Thanks Andrea - in such a small and thin space it's hard to be different. But with good customers and a knowledge of design I hope we've managed to make our electric narrowboats seem a more spacious inside.
Great weekender/holiday boat, but I'd never want a liveaboard where the beds have to be 'constructed' every single time before use and packed up every morning. I believe that's why so few liveaboard boats have sofa beds for the main beds even though many are incredibly comfortable. Boat life is full of surprises, and if you've had to deal with some problem late into the night, being able to simply go to bed after, rather than knowing you still have to set it all up, makes a huge difference to morale.

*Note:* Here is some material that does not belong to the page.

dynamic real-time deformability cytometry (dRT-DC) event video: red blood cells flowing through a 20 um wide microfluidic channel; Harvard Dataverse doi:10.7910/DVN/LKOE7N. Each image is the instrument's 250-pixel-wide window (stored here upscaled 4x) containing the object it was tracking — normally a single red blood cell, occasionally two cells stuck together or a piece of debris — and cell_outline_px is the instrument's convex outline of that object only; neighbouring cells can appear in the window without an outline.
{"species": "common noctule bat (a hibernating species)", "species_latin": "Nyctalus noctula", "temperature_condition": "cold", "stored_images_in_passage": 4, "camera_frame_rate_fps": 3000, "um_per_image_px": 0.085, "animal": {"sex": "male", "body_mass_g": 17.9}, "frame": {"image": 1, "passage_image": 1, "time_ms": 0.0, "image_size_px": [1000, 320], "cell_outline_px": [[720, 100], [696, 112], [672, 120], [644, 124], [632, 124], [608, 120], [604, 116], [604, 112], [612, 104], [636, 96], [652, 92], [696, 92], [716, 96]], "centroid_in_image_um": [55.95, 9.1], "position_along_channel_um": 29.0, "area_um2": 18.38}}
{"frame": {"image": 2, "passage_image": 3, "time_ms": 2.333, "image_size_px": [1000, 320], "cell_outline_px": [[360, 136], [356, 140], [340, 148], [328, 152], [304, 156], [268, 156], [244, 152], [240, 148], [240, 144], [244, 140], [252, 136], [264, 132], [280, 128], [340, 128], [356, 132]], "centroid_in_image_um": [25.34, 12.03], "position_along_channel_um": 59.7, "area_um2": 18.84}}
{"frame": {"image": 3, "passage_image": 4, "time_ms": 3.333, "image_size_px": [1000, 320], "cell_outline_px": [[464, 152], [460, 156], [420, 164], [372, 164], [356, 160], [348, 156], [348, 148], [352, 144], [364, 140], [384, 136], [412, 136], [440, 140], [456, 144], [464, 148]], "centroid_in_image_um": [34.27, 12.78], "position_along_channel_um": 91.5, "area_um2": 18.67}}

Hi there - this is a holiday boat true. But I live on Shine during the week and every morning I put the beds up. It's easier to do that than make it. I'm an old merchant navy man and have a habbit of putting things away. Cheers and thanks for your comments, Tim
Hi@@mothership_marine and thanks for the reply. The fixed bed convenience versus the extra space or 'walk-ability' of put-away beds is always as much of a divisive issue in boating as it is in camper vans and motorhomes isn't it? It's one of the areas where I wish the boat design world were as creative as the designers of campers and caravans. I mean, I can imagine that a drop-down bed on an electric narrowboat would be as amazing and revolutionary as it has been for campervans, where the whole bed can raise up, fully made, to the ceiling, freeing up all the space below for other purposes. I've even wondered if sunken beds might be feasible, with a kind of gangplank/bridge or folding floor to give back easy walkthrough, etc. I even wonder about 'pop-up' tops, just like on campervans, might be something that should be examined for feasibility. Getting multi-purpose use from a space is just so important when space is so limited.